About this exercise -
Using the records below, give again exactly the lines from the line that contains "text_box [734, 890, 761, 952]" through the line that contains "Identify the document", both ends included, and only those.
*** Information provided Section Begins ***
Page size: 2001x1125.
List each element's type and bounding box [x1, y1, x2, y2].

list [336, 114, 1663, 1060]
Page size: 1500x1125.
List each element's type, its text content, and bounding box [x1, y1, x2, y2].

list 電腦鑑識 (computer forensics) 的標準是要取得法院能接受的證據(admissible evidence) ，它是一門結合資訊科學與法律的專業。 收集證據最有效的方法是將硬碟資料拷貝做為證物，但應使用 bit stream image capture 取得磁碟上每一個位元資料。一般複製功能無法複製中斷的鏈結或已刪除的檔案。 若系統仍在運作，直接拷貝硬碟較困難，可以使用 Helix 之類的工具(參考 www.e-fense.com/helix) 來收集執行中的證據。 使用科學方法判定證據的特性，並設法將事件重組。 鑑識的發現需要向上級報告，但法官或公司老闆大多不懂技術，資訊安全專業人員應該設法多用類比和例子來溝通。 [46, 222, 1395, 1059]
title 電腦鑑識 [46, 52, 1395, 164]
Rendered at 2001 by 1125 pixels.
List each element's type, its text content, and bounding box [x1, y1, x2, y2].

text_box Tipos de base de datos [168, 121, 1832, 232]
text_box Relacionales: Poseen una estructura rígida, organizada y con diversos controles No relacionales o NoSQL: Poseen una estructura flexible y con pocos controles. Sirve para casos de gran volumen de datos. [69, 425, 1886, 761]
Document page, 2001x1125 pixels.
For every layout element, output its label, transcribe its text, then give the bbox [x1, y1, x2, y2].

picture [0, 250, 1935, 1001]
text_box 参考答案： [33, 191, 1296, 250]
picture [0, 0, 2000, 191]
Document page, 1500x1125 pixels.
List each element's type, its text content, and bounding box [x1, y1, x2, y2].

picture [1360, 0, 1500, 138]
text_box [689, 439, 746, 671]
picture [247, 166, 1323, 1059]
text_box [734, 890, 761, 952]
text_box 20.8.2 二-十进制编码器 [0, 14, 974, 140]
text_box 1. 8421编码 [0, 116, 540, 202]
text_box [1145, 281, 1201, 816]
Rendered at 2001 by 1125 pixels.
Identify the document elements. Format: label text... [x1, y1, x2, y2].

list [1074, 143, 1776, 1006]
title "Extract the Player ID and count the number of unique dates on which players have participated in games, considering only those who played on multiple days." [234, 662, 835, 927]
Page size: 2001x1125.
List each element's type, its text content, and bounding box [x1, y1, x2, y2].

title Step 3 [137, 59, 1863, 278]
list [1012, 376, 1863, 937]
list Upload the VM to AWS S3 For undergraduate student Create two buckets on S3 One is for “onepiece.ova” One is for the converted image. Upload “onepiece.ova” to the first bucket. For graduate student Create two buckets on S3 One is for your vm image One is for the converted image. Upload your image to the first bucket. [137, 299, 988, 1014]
*** Information provided Section Ends ***
Solution to the exercise -
text_box [734, 890, 761, 952]
text_box 20.8.2 二-十进制编码器 [0, 14, 974, 140]
text_box 1. 8421编码 [0, 116, 540, 202]
text_box [1145, 281, 1201, 816]
Rendered at 2001 by 1125 pixels.
Identify the document elements. Format: label text... [x1, y1, x2, y2].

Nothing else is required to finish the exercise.